### Task
Quote the part of the passage on divorce in Virginia below that opens with the words containing "Uncontested Divorce. Virginia" and closes with "and without cohabitation.".
──────── Source document
In Virginia, a divorce may be granted on either fault or no-fault separation grounds. There are three fault grounds for divorce: (1) adultery, (2) conviction of a felony subsequent to the marriage, and (3) cruelty and desertion.
Contested Divorce. A contested divorce is one in which the two parties cannot come to an agreement on a certain issue outside of the courtroom. The disagreement could be over child support, child custody, visitation, property distribution, spousal support, or any combination thereof. The court will allow both sides to present evidence and make arguments, and then it will decide the issue. This decision is binding on both parties (subject to an appeal).
Uncontested Divorce. Virginia is a “no-fault” divorce state, which means that a finding of misconduct by one or both parties is unnecessary to obtain a divorce. An uncontested divorce is one in which: (1) all of the issues have been agreed to by the parties; and (2) the grounds are separation for the statutory period. A couple needs only show that they have lived separate and apart for six months (if there are no minor children of the marriage) or one year (if there are minor children of the marriage). This separation must be continuous, without interruption, and without cohabitation.
Virginia courts do not grant legal separations. However, a couple may execute a separation agreement (also frequently referred to as a “property settlement agreement”) in which they may agree to live separate and apart and divide their property and debts in a mutually acceptable manner. Where the couple has minor children, the agreement may also provide for custody, child support, and visitation. Various other provisions may be included in the agreement, such as a language providing for the payment of spousal support.
There is a long standing principle that people may make as good or as bad of a contract as they wish. This is particularly true in separation agreements, which may be set aside in Virginia only on very limited grounds – when the agreement was entered into under “undue influence” or is deemed “unconscionable.”
────────────────
──────── Dataset content
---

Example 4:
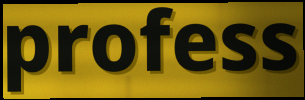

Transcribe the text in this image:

profess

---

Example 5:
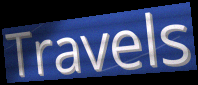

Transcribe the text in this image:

Travels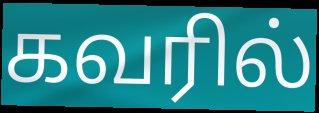
கவரில்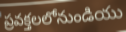
ప్రవక్తలలోనుండియు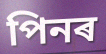
পিনৰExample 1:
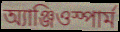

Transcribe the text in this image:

অ্যাঞ্জিওস্পার্ম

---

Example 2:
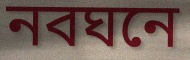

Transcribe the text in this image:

নবঘনে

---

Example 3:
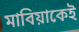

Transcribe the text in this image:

মাবিয়াকেই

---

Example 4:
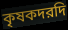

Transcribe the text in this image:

কৃষকদরদি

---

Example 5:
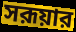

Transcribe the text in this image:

সরূয়ার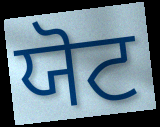
ਯੋਟ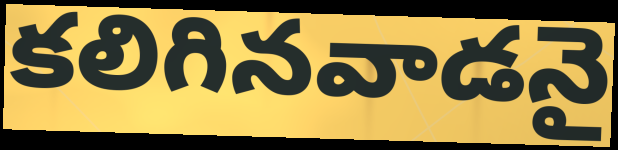
కలిగినవాడనై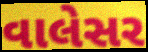
વાલેસર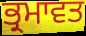
ਭ੍ਰਮਾਵਤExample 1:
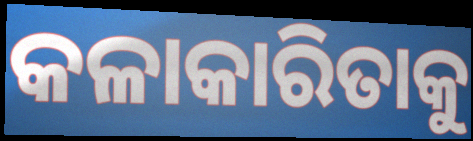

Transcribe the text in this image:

କଳାକାରିତାକୁ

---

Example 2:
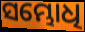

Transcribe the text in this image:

ସମ୍ଭୋଧି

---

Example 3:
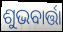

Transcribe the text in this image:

ଶୁଭବାର୍ତ୍ତା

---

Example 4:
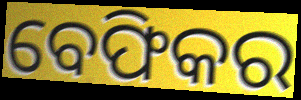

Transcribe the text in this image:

ବେଫିକର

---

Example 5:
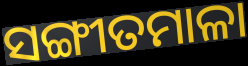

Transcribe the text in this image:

ସଙ୍ଗୀତମାଳା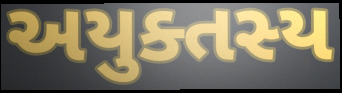
અયુક્તસ્ય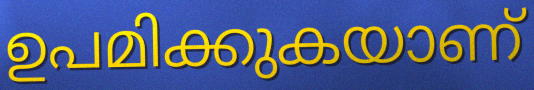
ഉപമിക്കുകയാണ്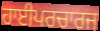
ਹਾਈਪਰਚਾਰਜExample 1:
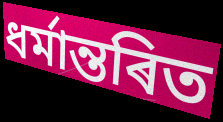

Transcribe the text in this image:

ধৰ্মান্তৰিত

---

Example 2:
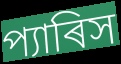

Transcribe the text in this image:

প্যাৰিস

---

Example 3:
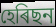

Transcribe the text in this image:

হেৰিছন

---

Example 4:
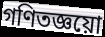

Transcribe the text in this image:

গণিতজ্ঞয়ো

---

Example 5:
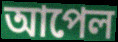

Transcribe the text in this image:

আপেল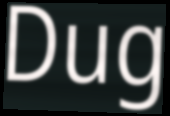
Dug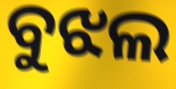
ବୁଝଲ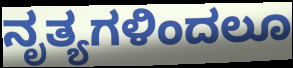
ನೃತ್ಯಗಳಿಂದಲೂ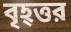
বৃহ্ত্তর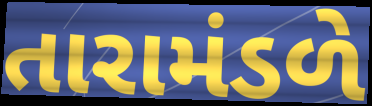
તારામંડળેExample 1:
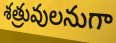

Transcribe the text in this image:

శత్రువులనుగా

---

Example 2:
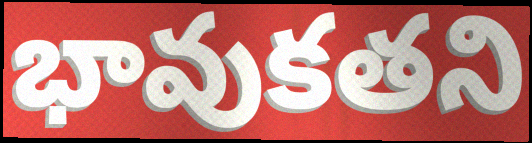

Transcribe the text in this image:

భావుకతని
────────────────
### Response
Uncontested Divorce. Virginia is a “no-fault” divorce state, which means that a finding of misconduct by one or both parties is unnecessary to obtain a divorce. An uncontested divorce is one in which: (1) all of the issues have been agreed to by the parties; and (2) the grounds are separation for the statutory period. A couple needs only show that they have lived separate and apart for six months (if there are no minor children of the marriage) or one year (if there are minor children of the marriage). This separation must be continuous, without interruption, and without cohabitation.